_WHAT IS BEING ASKED_: Copy out the text that was read from each of the items below, line for line and with no changes. Leave the pictures out of your answer.

_RECORDS TO PROCESS_:
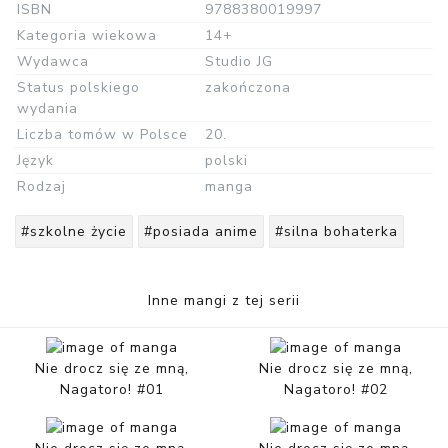
ISBN
9788380019997
Kategoria wiekowa
14+
Wydawca
Studio JG
Status polskiego
zakończona
wydania
Liczba tomów w Polsce
20.
Język
polski
Rodzaj
manga
#szkolne życie
#posiada anime
#silna bohaterka
Inne mangi z tej serii
Nie drocz się ze mną,
Nie drocz się ze mną,
Nagatoro! #01
Nagatoro! #02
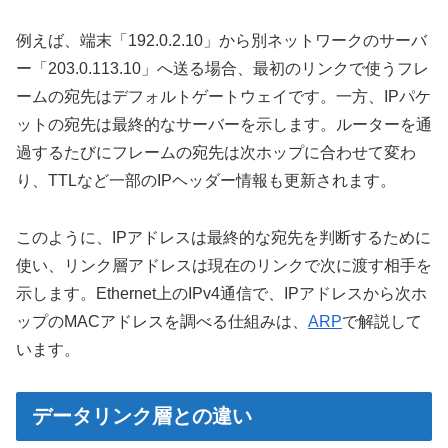
例えば、端末「192.0.2.10」から別ネットワークのサーバ
ー「203.0.113.10」へ送る場合、最初のリンクで使うフレ
ームの宛先はデフォルトゲートウェイです。一方、IPパケ
ットの宛先は最終的なサーバーを示します。ルーターを通
過するたびにフレームの宛先は次ホップに合わせて変わ
り、TTLなど一部のIPヘッダー情報も更新されます。
このように、IPアドレスは最終的な宛先を判断するために
使い、リンク層アドレスは現在のリンクで次に渡す相手を
示します。Ethernet上のIPv4通信で、IPアドレスから次ホ
ップのMACアドレスを調べる仕組みは、
ARP
で解説して
います。
データリンク層との違い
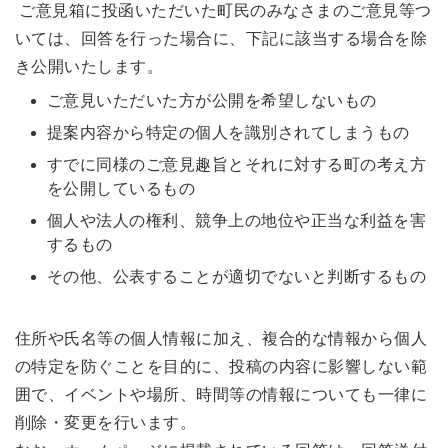
ご意見箱に投函いただいた町民のみなさまのご意見等つ
いては、回答を行った場合に、下記に該当する場合を除
き公開いたします。
ご意見いただいた方が公開を希望しないもの
提案内容から特定の個人を識別されてしまうもの
すでに同様のご意見趣旨とそれに対する町の考え方
を公開しているもの
個人や法人の権利、競争上の地位や正当な利益を害
するもの
その他、公表することが適切でないと判断するもの
住所や氏名等の個人情報に加え、複合的な情報から個人
の特定を防ぐことを目的に、投稿の内容に影響しない範
囲で、イベントや場所、時間等の情報についても一律に
削除・変更を行います。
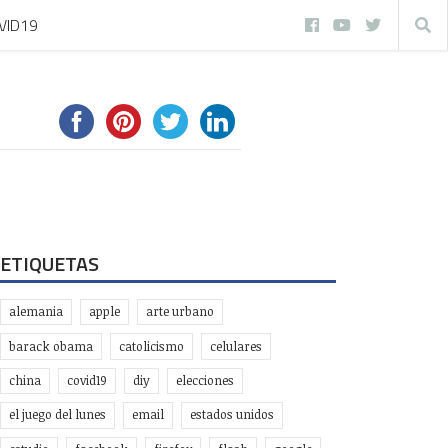
VID19
ETIQUETAS
alemania
apple
arte urbano
barack obama
catolicismo
celulares
china
covid19
diy
elecciones
el juego del lunes
email
estados unidos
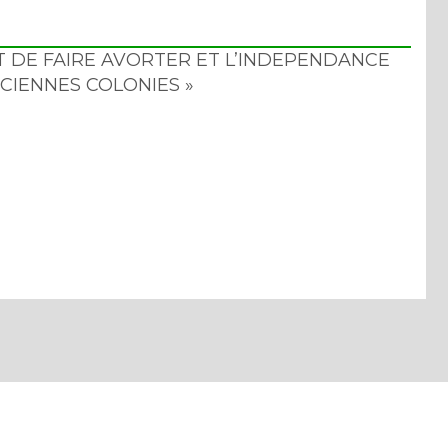
ART DE FAIRE AVORTER ET L’INDEPENDANCE
CIENNES COLONIES »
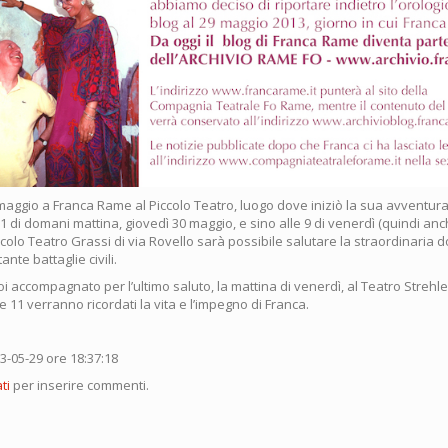
aggio a Franca Rame al Piccolo Teatro, luogo dove iniziò la sua avventura 
11 di domani mattina, giovedì 30 maggio, e sino alle 9 di venerdì (quindi anc
ccolo Teatro Grassi di via Rovello sarà possibile salutare la straordinaria d
ante battaglie civili.
poi accompagnato per l’ultimo saluto, la mattina di venerdì, al Teatro Strehle
e 11 verranno ricordati la vita e l’impegno di Franca.
13-05-29 ore 18:37:18
ti
per inserire commenti.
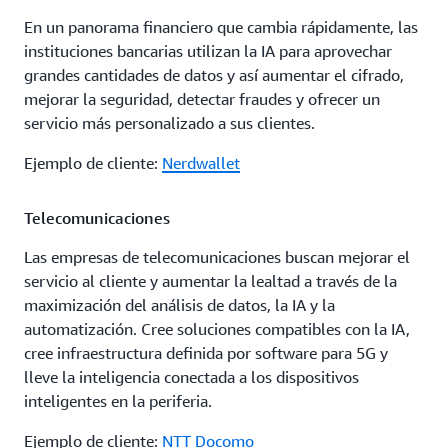
En un panorama financiero que cambia rápidamente, las
instituciones bancarias utilizan la IA para aprovechar
grandes cantidades de datos y así aumentar el cifrado,
mejorar la seguridad, detectar fraudes y ofrecer un
servicio más personalizado a sus clientes.
Ejemplo de cliente:
Nerdwallet
Telecomunicaciones
Las empresas de telecomunicaciones buscan mejorar el
servicio al cliente y aumentar la lealtad a través de la
maximización del análisis de datos, la IA y la
automatización. Cree soluciones compatibles con la IA,
cree infraestructura definida por software para 5G y
lleve la inteligencia conectada a los dispositivos
inteligentes en la periferia.
Ejemplo de cliente:
NTT Docomo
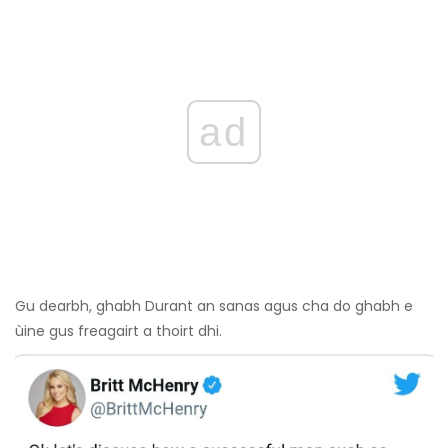
ad
Gu dearbh, ghabh Durant an sanas agus cha do ghabh e
ùine gus freagairt a thoirt dhi.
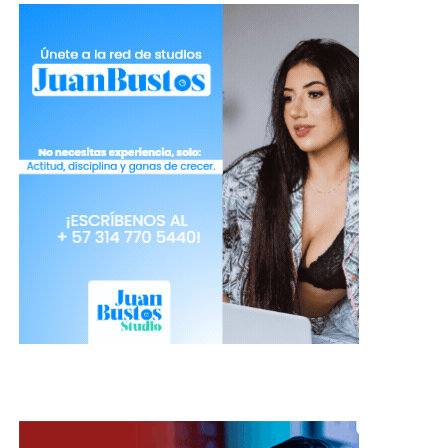
transformarse en algo serio y profesional.
No significa que sea una mujer fácil. Yo pienso en
un show más allá de lo sexual, porque no es fácil
mantener la atención en vivo de cientos de
personas que no hablan tu idioma, explica
Kasandra, a quien si le va muy bien, alcanza a ganar
$12 millones al mes.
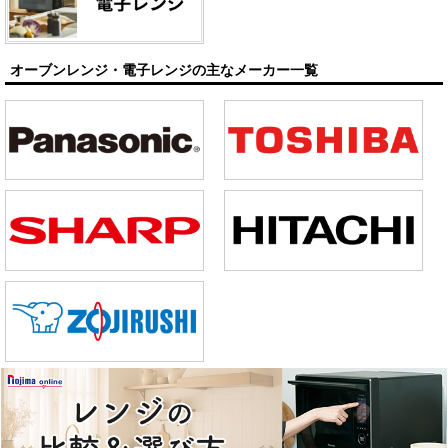
オーブンレンジ・電子レンジの主なメーカー一覧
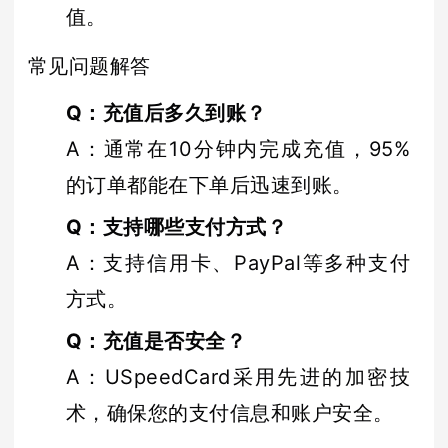
值。
常见问题解答
Q：充值后多久到账？
A：通常在10分钟内完成充值，95%
的订单都能在下单后迅速到账。
Q：支持哪些支付方式？
A：支持信用卡、PayPal等多种支付
方式。
Q：充值是否安全？
A：USpeedCard采用先进的加密技
术，确保您的支付信息和账户安全。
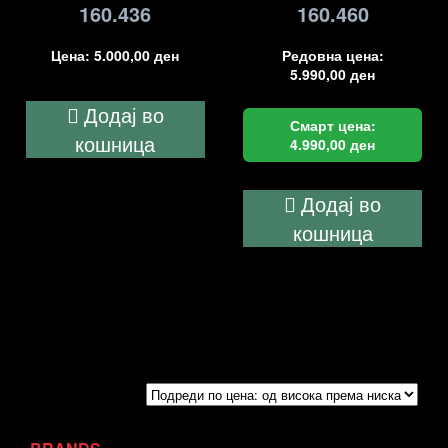
160.436
160.460
Цена:
5.000,00
ден
Редовна цена:
5.990,00
ден
Додај во
Смарт цена:
кошница
4.990,00
ден
Додај во
кошница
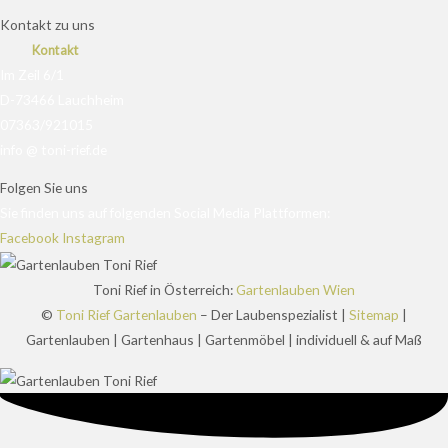
Kontakt zu uns
Kontakt
Im Zeil 6/1
D-73466 Lauchheim
07363/921015
info @ toni-rief.de
Folgen Sie uns
Sie finden uns auf folgenden Social Media Plattformen:
Facebook
Instagram
Toni Rief in Österreich:
Gartenlauben Wien
©
Toni Rief Gartenlauben
– Der Laubenspezialist |
Sitemap
|
Gartenlauben | Gartenhaus | Gartenmöbel | individuell & auf Maß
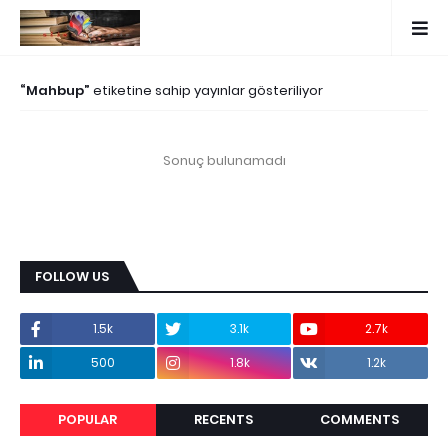
Mahbup
etiketine sahip yayınlar gösteriliyor
Sonuç bulunamadı
FOLLOW US
1.5k
3.1k
2.7k
500
1.8k
1.2k
POPULAR
RECENTS
COMMENTS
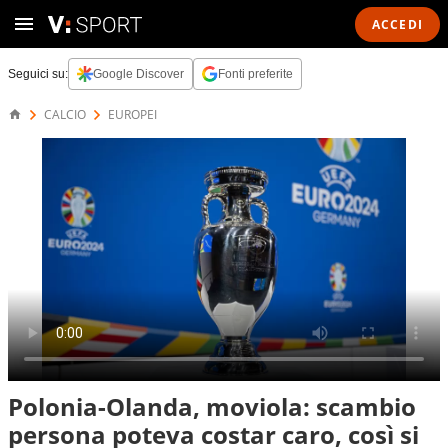
ACCEDI
Seguici su:
Google Discover
Fonti preferite
CALCIO
EUROPEI
Polonia-Olanda, moviola: scambio
persona poteva costar caro, così si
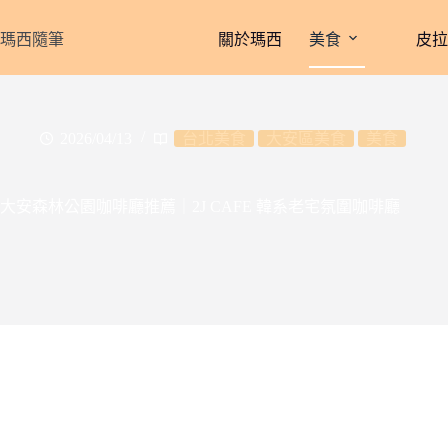
跳
至
瑪西隨筆
關於瑪西
美食
皮
主
要
內
容
2026/04/13
台北美食
大安區美食
美食
大安森林公園咖啡廳推薦｜2J CAFE 韓系老宅氛圍咖啡廳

_OUTPUT OF THE TASK_:
ISBN
9788380019997
Kategoria wiekowa
14+
Wydawca
Studio JG
Status polskiego
zakończona
wydania
Liczba tomów w Polsce
20.
Język
polski
Rodzaj
manga
#szkolne życie
#posiada anime
#silna bohaterka
Inne mangi z tej serii
Nie drocz się ze mną,
Nie drocz się ze mną,
Nagatoro! #01
Nagatoro! #02
例えば、端末「192.0.2.10」から別ネットワークのサーバ
ー「203.0.113.10」へ送る場合、最初のリンクで使うフレ
ームの宛先はデフォルトゲートウェイです。一方、IPパケ
ットの宛先は最終的なサーバーを示します。ルーターを通
過するたびにフレームの宛先は次ホップに合わせて変わ
り、TTLなど一部のIPヘッダー情報も更新されます。
このように、IPアドレスは最終的な宛先を判断するために
使い、リンク層アドレスは現在のリンクで次に渡す相手を
示します。Ethernet上のIPv4通信で、IPアドレスから次ホ
ップのMACアドレスを調べる仕組みは、
ARP
で解説して
います。
データリンク層との違い
ご意見箱に投函いただいた町民のみなさまのご意見等つ
いては、回答を行った場合に、下記に該当する場合を除
き公開いたします。
ご意見いただいた方が公開を希望しないもの
提案内容から特定の個人を識別されてしまうもの
すでに同様のご意見趣旨とそれに対する町の考え方
を公開しているもの
個人や法人の権利、競争上の地位や正当な利益を害
するもの
その他、公表することが適切でないと判断するもの
住所や氏名等の個人情報に加え、複合的な情報から個人
の特定を防ぐことを目的に、投稿の内容に影響しない範
囲で、イベントや場所、時間等の情報についても一律に
削除・変更を行います。
VID19
ETIQUETAS
alemania
apple
arte urbano
barack obama
catolicismo
celulares
china
covid19
diy
elecciones
el juego del lunes
email
estados unidos
ART DE FAIRE AVORTER ET L’INDEPENDANCE
CIENNES COLONIES »
aggio a Franca Rame al Piccolo Teatro, luogo dove iniziò la sua avventura 
11 di domani mattina, giovedì 30 maggio, e sino alle 9 di venerdì (quindi anc
ccolo Teatro Grassi di via Rovello sarà possibile salutare la straordinaria d
ante battaglie civili.
poi accompagnato per l’ultimo saluto, la mattina di venerdì, al Teatro Strehle
e 11 verranno ricordati la vita e l’impegno di Franca.
13-05-29 ore 18:37:18
ti
per inserire commenti.
En un panorama financiero que cambia rápidamente, las
instituciones bancarias utilizan la IA para aprovechar
grandes cantidades de datos y así aumentar el cifrado,
mejorar la seguridad, detectar fraudes y ofrecer un
servicio más personalizado a sus clientes.
Ejemplo de cliente:
Nerdwallet
Telecomunicaciones
Las empresas de telecomunicaciones buscan mejorar el
servicio al cliente y aumentar la lealtad a través de la
maximización del análisis de datos, la IA y la
automatización. Cree soluciones compatibles con la IA,
cree infraestructura definida por software para 5G y
lleve la inteligencia conectada a los dispositivos
inteligentes en la periferia.
Ejemplo de cliente:
NTT Docomo
ad
Gu dearbh, ghabh Durant an sanas agus cha do ghabh e
ùine gus freagairt a thoirt dhi.
transformarse en algo serio y profesional.
No significa que sea una mujer fácil. Yo pienso en
un show más allá de lo sexual, porque no es fácil
mantener la atención en vivo de cientos de
personas que no hablan tu idioma, explica
Kasandra, a quien si le va muy bien, alcanza a ganar
$12 millones al mes.
オーブンレンジ・電子レンジの主なメーカー一覧
值。
常见问题解答
Q：充值后多久到账？
A：通常在10分钟内完成充值，95%
的订单都能在下单后迅速到账。
Q：支持哪些支付方式？
A：支持信用卡、PayPal等多种支付
方式。
Q：充值是否安全？
A：USpeedCard采用先进的加密技
术，确保您的支付信息和账户安全。
160.436
160.460
Цена:
5.000,00
ден
Редовна цена:
5.990,00
ден
Додај во
Смарт цена:
кошница
4.990,00
ден
Додај во
кошница
Kontakt zu uns
Kontakt
Im Zeil 6/1
D-73466 Lauchheim
07363/921015
info @ toni-rief.de
Folgen Sie uns
Sie finden uns auf folgenden Social Media Plattformen:
Facebook
Instagram
Toni Rief in Österreich:
Gartenlauben Wien
©
Toni Rief Gartenlauben
– Der Laubenspezialist |
Sitemap
|
Gartenlauben | Gartenhaus | Gartenmöbel | individuell & auf Maß
Mahbup
etiketine sahip yayınlar gösteriliyor
Sonuç bulunamadı
FOLLOW US
1.5k
3.1k
2.7k
500
1.8k
1.2k
POPULAR
RECENTS
COMMENTS
ACCEDI
Seguici su:
Google Discover
Fonti preferite
CALCIO
EUROPEI
Polonia-Olanda, moviola: scambio
persona poteva costar caro, così si
跳
至
瑪西隨筆
關於瑪西
美食
皮
主
要
內
容
2026/04/13
台北美食
大安區美食
美食
大安森林公園咖啡廳推薦｜2J CAFE 韓系老宅氛圍咖啡廳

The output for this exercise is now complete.